What types of information can whistleblowers provide that is helpful to enforcement agencies?

The SEC and CFTC are interested in whistleblower tips involving fraud or misconduct that violates the federal securities laws or the commodity exchange act, respectively.  

The ideal whistleblower is someone with direct knowledge of the fraud and who has supporting evidence, such as documents, emails, text messages, or participated directly in conversations.

Can whistleblowers be outsiders?

Absolutely. Any individual who became aware of an entity’s fraud or misconduct through documents received or conversations with those at the entity who engaged in the fraud or misconduct can be a whistleblower.

What is the best way to present a whistleblower’s information to a government agency?

Accurately describing the fraud or misconduct on a whistleblower tip, complaint, or referral (TCR) form is critical to inspiring review and the opening of an investigation by the SEC or CFTC’s Enforcement Division.

Even the most brilliant individual who has witnessed fraud or has documentary evidence of fraud in his or her possession may not know the provisions under, say, the Commodity Exchange Act or the federal securities laws, to properly draft and submit a whistleblower TCR to the SEC or CFTC.

Hiring an attorney with Dodd-Frank and federal securities law expertise is an efficient and effective way to assess whether your claim rises to the level of an enforcement agency review, let alone an investigation.

If you want to file a TCR anonymously, you must hire an attorney to represent you.
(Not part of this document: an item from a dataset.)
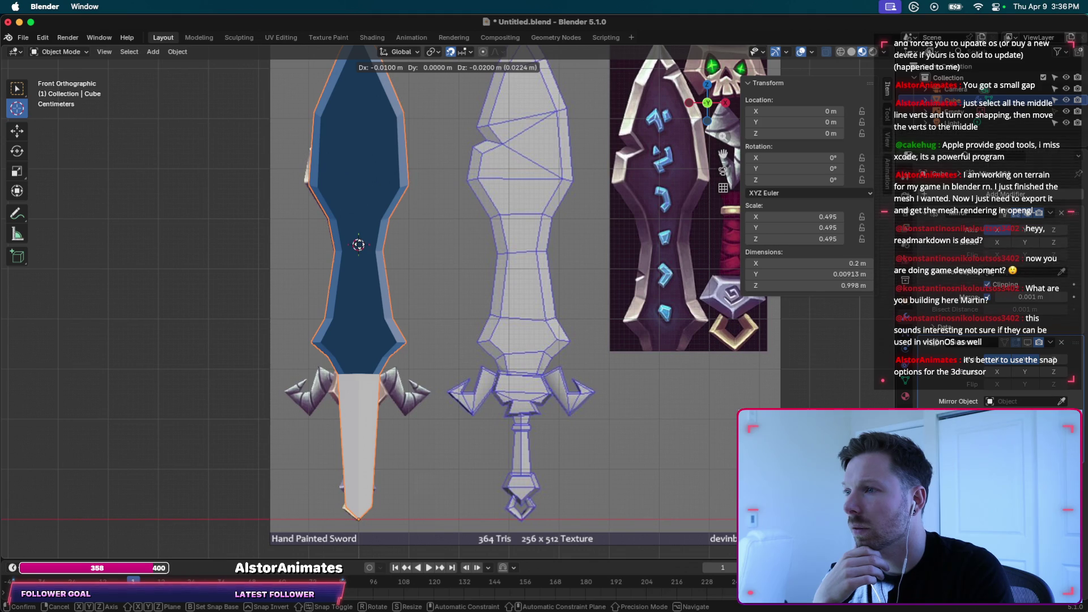
{"action": "left_click_drag", "start_coordinate": [358, 245], "coordinate": [361, 247]}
Your attorney will also help you organize and index your documentary evidence and prepare your whistleblower TCR in the most compelling way, which is more likely to result in an enforcement investigation and subsequent monetary award for the whistleblower.

The decision to blow the whistle on fraud can feel risky. Can whistleblowers maintain anonymity?

Yes. But if you do, you are required by law to retain an attorney to represent you. A whistleblower’s strongest possibility to obtain a monetary award for helping an enforcement division is to hire an attorney with significant Dodd-Frank expertise to represent you.  

In addition to helping prepare your TCR, your attorney will appear on your behalf at SEC and CFTC Enforcement Division meetings to discuss your TCR. To remain anonymous, the whistleblower will present him or herself at Enforcement Division meetings only through voice technology.

Whistleblower confidentiality and identity protection are critical to the success of the SEC and CFTC whistleblower programs.


Christina McGlosson served as the senior counsel to the director of the SEC’s Division of Enforcement, assisting in the restructuring of the division on the heels of the Madoff fraud, which included structuring the Office of the Whistleblower and drafting the rules to implement the Dodd Frank Whistleblower Provisions.